The task
Write every entry out again, exactly as given.

Available data
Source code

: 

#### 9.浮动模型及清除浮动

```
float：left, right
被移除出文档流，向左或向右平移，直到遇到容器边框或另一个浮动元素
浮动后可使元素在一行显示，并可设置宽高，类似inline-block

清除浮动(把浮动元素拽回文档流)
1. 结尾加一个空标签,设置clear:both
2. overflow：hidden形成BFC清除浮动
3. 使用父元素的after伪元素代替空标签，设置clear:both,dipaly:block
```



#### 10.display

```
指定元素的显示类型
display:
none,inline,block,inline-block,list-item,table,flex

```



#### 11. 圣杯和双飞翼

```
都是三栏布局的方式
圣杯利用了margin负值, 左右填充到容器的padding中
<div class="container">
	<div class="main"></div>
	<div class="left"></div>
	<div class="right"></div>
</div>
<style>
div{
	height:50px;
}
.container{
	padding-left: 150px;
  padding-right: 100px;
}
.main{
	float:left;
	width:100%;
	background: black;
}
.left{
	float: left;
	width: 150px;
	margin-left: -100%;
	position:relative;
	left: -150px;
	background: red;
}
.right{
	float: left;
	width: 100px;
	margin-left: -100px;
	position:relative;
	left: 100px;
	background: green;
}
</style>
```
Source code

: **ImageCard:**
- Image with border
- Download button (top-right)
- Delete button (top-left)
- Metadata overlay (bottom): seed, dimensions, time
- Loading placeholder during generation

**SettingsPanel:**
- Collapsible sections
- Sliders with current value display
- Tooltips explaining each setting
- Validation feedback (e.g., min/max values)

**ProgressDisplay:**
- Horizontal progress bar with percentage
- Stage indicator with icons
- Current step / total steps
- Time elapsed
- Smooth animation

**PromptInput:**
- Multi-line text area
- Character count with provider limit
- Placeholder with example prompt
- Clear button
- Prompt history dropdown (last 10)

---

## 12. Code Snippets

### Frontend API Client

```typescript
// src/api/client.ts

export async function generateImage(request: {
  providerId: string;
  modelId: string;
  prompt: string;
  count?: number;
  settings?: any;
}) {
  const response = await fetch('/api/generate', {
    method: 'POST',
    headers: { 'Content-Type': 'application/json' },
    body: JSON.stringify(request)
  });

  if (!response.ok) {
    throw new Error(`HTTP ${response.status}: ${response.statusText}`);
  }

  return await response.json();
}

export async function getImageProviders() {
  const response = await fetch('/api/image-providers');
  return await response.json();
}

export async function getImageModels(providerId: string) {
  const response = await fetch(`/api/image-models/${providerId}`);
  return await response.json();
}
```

Answer space
Source code

: 

#### 9.浮动模型及清除浮动

```
float：left, right
被移除出文档流，向左或向右平移，直到遇到容器边框或另一个浮动元素
浮动后可使元素在一行显示，并可设置宽高，类似inline-block

清除浮动(把浮动元素拽回文档流)
1. 结尾加一个空标签,设置clear:both
2. overflow：hidden形成BFC清除浮动
3. 使用父元素的after伪元素代替空标签，设置clear:both,dipaly:block
```



#### 10.display

```
指定元素的显示类型
display:
none,inline,block,inline-block,list-item,table,flex

```



#### 11. 圣杯和双飞翼

```
都是三栏布局的方式
圣杯利用了margin负值, 左右填充到容器的padding中
<div class="container">
	<div class="main"></div>
	<div class="left"></div>
	<div class="right"></div>
</div>
<style>
div{
	height:50px;
}
.container{
	padding-left: 150px;
  padding-right: 100px;
}
.main{
	float:left;
	width:100%;
	background: black;
}
.left{
	float: left;
	width: 150px;
	margin-left: -100%;
	position:relative;
	left: -150px;
	background: red;
}
.right{
	float: left;
	width: 100px;
	margin-left: -100px;
	position:relative;
	left: 100px;
	background: green;
}
</style>
```
Source code

: **ImageCard:**
- Image with border
- Download button (top-right)
- Delete button (top-left)
- Metadata overlay (bottom): seed, dimensions, time
- Loading placeholder during generation

**SettingsPanel:**
- Collapsible sections
- Sliders with current value display
- Tooltips explaining each setting
- Validation feedback (e.g., min/max values)

**ProgressDisplay:**
- Horizontal progress bar with percentage
- Stage indicator with icons
- Current step / total steps
- Time elapsed
- Smooth animation

**PromptInput:**
- Multi-line text area
- Character count with provider limit
- Placeholder with example prompt
- Clear button
- Prompt history dropdown (last 10)

---

## 12. Code Snippets

### Frontend API Client

```typescript
// src/api/client.ts

export async function generateImage(request: {
  providerId: string;
  modelId: string;
  prompt: string;
  count?: number;
  settings?: any;
}) {
  const response = await fetch('/api/generate', {
    method: 'POST',
    headers: { 'Content-Type': 'application/json' },
    body: JSON.stringify(request)
  });

  if (!response.ok) {
    throw new Error(`HTTP ${response.status}: ${response.statusText}`);
  }

  return await response.json();
}

export async function getImageProviders() {
  const response = await fetch('/api/image-providers');
  return await response.json();
}

export async function getImageModels(providerId: string) {
  const response = await fetch(`/api/image-models/${providerId}`);
  return await response.json();
}
```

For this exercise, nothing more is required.